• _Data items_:

○ ○ ○

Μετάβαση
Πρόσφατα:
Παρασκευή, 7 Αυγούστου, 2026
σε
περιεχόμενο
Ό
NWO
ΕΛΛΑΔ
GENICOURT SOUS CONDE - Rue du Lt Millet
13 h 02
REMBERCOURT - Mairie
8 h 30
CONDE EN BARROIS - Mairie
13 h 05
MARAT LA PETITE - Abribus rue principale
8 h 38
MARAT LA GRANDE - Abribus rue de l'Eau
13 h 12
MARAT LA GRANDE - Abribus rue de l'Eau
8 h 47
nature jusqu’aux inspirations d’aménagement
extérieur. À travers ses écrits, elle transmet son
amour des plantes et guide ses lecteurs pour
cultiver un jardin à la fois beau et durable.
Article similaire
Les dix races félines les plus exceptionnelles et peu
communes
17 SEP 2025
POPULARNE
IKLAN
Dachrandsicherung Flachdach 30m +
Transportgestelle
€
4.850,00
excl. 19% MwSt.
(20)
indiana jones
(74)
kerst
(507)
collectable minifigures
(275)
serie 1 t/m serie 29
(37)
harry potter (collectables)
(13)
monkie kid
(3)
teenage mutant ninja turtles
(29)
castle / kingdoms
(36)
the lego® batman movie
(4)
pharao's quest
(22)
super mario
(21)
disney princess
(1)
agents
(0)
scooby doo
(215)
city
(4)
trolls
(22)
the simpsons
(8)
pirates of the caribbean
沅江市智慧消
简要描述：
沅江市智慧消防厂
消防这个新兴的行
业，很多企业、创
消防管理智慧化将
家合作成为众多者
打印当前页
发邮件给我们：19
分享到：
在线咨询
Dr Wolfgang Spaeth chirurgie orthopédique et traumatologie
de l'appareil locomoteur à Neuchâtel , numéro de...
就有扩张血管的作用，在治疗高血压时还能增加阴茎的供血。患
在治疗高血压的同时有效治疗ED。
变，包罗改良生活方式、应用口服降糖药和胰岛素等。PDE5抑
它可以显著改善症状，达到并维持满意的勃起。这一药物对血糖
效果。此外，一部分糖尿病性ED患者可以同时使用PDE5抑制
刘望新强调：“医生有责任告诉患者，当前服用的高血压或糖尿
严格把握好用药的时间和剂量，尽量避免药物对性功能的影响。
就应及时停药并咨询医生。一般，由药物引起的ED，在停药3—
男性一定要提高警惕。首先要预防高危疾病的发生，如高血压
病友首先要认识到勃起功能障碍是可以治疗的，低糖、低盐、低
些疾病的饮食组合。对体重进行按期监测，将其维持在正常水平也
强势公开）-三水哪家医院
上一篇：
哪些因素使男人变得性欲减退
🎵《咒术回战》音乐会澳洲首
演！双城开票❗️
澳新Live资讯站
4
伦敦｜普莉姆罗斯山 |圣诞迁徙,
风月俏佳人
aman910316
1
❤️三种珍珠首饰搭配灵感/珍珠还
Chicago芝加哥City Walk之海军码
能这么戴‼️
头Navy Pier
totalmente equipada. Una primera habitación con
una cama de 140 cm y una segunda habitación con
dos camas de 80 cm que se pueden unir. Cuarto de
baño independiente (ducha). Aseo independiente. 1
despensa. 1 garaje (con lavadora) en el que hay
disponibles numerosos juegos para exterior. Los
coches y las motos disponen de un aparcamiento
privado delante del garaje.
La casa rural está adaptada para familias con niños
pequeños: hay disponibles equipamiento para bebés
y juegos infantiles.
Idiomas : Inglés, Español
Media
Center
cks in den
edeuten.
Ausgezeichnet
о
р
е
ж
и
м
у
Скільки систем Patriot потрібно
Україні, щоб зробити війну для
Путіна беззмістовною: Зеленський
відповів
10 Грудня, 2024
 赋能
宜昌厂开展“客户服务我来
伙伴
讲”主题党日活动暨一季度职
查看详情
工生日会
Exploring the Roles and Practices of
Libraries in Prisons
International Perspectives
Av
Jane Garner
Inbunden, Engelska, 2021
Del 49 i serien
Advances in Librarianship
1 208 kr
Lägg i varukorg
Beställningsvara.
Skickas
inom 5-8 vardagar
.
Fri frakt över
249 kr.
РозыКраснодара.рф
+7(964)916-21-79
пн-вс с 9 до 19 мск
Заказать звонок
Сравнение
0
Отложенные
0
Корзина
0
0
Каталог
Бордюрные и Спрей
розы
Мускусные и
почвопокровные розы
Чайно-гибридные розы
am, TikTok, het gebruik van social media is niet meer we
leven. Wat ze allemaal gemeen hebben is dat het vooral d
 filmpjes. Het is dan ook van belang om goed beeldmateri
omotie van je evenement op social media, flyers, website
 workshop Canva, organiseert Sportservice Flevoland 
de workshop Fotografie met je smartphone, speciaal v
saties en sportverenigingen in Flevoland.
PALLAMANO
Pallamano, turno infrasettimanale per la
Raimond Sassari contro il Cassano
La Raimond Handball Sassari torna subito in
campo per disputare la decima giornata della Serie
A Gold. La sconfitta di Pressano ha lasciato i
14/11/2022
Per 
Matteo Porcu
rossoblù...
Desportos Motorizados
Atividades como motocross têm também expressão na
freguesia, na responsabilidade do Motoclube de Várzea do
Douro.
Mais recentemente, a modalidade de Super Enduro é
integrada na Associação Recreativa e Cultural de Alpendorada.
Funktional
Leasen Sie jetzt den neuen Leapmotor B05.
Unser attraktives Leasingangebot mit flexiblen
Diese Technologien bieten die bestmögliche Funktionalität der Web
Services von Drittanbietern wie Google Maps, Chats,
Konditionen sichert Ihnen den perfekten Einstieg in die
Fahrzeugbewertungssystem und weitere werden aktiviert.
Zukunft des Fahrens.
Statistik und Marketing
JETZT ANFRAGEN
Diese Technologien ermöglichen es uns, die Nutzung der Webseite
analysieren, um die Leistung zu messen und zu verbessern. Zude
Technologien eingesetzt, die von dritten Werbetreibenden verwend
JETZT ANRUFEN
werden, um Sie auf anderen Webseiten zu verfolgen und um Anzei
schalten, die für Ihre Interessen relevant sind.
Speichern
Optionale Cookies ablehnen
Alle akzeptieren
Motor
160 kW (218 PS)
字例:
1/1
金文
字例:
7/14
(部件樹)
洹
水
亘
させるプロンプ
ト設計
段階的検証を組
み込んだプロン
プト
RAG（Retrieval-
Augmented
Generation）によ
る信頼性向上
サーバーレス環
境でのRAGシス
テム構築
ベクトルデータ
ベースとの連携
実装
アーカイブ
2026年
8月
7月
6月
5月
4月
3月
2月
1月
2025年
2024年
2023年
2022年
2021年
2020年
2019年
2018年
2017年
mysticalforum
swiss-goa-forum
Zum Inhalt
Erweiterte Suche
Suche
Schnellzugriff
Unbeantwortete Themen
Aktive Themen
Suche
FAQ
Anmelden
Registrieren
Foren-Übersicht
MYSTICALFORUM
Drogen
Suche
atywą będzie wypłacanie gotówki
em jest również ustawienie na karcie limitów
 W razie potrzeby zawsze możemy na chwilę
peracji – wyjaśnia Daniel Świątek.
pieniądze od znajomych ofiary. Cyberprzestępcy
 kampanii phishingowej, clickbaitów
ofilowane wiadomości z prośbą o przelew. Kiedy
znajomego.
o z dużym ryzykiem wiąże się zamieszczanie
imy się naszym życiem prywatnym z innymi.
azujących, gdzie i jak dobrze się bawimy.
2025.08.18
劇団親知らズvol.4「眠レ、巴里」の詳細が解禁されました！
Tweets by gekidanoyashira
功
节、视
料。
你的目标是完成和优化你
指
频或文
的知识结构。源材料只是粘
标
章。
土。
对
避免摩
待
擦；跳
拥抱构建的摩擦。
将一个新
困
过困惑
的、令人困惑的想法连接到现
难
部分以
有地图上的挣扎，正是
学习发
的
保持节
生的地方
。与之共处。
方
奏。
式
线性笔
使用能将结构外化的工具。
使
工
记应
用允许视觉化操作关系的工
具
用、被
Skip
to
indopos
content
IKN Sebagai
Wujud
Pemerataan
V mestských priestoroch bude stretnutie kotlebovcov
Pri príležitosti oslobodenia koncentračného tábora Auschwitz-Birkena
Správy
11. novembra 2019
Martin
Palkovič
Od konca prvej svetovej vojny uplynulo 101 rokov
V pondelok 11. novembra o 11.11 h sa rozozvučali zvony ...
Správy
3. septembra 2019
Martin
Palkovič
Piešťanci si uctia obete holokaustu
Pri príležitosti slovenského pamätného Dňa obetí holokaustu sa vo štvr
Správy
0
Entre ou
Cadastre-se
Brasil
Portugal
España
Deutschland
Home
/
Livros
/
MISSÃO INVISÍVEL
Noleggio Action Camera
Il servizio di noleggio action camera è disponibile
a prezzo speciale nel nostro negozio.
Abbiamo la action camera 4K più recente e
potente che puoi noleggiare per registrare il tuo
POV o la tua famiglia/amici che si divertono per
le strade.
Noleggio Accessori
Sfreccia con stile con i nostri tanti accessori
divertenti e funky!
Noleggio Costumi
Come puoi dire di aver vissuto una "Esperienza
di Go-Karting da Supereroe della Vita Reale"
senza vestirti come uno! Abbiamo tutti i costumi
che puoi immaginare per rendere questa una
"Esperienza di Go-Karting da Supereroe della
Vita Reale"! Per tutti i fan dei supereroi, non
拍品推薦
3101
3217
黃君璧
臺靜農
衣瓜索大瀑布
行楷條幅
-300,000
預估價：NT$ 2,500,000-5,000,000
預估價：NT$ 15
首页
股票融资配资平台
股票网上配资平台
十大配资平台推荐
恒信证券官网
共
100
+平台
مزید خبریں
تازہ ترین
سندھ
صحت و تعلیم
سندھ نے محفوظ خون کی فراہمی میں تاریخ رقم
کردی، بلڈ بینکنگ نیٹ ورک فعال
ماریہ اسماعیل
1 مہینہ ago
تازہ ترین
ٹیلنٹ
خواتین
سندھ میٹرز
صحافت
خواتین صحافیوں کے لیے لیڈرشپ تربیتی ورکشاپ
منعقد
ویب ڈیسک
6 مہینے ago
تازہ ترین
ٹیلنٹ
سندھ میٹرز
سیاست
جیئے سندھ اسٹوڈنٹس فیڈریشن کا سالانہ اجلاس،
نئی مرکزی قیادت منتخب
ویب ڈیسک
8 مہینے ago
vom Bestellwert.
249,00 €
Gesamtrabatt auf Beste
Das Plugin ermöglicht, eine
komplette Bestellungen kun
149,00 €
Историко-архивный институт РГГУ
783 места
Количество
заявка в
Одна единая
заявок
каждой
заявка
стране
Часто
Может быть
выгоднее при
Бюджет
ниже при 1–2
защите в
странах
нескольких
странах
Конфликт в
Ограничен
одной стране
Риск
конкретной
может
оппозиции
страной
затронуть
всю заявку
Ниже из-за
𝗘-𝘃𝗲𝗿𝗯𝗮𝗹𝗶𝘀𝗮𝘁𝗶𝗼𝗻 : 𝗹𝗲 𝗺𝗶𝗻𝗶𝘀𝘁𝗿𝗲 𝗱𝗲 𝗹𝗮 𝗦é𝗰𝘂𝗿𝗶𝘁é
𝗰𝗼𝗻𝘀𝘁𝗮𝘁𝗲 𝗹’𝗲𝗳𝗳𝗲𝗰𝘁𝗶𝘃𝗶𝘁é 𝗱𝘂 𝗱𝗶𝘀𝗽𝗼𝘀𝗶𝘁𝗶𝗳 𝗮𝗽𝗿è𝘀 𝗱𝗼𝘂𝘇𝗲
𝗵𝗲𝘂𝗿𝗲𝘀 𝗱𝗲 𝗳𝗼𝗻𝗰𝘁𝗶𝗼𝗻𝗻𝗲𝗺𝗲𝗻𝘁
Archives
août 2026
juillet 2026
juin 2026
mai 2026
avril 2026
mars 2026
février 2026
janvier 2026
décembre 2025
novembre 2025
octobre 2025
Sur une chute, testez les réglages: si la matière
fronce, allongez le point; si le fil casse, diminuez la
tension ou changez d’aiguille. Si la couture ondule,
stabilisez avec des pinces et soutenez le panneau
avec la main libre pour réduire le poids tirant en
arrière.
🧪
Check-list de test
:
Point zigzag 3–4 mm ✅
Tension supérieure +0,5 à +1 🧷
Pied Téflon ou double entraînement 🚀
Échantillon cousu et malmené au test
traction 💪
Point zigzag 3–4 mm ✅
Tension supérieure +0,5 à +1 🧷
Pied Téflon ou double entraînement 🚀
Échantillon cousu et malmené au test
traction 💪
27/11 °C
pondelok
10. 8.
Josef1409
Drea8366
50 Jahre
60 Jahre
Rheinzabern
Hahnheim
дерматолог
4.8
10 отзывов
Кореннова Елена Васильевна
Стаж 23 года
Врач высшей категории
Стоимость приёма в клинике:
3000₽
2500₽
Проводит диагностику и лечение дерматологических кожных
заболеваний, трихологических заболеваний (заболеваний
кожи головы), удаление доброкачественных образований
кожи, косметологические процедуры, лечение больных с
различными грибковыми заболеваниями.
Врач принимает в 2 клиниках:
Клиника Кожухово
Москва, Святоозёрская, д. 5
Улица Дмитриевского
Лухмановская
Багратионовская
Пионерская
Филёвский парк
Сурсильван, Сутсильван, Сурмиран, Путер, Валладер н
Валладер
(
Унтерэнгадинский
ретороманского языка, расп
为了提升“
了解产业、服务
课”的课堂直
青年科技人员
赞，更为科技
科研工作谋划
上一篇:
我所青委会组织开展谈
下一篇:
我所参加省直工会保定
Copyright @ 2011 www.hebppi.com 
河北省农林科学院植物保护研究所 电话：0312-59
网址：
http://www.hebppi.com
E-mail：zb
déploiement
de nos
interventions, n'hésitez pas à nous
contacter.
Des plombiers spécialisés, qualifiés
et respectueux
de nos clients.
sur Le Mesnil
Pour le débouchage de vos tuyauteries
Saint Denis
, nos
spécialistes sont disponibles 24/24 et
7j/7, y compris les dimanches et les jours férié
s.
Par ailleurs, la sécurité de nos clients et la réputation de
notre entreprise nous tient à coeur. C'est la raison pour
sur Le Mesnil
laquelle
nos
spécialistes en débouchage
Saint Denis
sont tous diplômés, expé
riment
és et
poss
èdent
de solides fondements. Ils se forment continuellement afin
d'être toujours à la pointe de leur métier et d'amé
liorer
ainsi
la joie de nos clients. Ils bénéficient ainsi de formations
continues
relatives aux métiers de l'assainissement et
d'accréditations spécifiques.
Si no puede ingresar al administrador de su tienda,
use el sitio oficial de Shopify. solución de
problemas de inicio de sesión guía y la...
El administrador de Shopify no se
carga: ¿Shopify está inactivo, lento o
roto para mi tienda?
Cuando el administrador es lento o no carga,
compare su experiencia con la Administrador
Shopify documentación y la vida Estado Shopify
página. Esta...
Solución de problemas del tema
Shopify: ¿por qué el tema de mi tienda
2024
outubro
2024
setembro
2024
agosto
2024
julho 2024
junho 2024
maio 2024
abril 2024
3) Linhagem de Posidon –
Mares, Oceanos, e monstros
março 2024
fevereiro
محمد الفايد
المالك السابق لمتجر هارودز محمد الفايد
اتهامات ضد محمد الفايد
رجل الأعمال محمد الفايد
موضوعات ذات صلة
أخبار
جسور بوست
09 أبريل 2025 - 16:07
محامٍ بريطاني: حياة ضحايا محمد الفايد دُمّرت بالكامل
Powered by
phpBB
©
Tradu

○ ○ ○

• _TASK TO CARRY OUT_: Can you copy out everything from the start of the items down to the line containing "Dachrandsicherung Flachdach 30m +", both ends included?

• _ANSWER SECTION_:
Μετάβαση
Πρόσφατα:
Παρασκευή, 7 Αυγούστου, 2026
σε
περιεχόμενο
Ό
NWO
ΕΛΛΑΔ
GENICOURT SOUS CONDE - Rue du Lt Millet
13 h 02
REMBERCOURT - Mairie
8 h 30
CONDE EN BARROIS - Mairie
13 h 05
MARAT LA PETITE - Abribus rue principale
8 h 38
MARAT LA GRANDE - Abribus rue de l'Eau
13 h 12
MARAT LA GRANDE - Abribus rue de l'Eau
8 h 47
nature jusqu’aux inspirations d’aménagement
extérieur. À travers ses écrits, elle transmet son
amour des plantes et guide ses lecteurs pour
cultiver un jardin à la fois beau et durable.
Article similaire
Les dix races félines les plus exceptionnelles et peu
communes
17 SEP 2025
POPULARNE
IKLAN
Dachrandsicherung Flachdach 30m +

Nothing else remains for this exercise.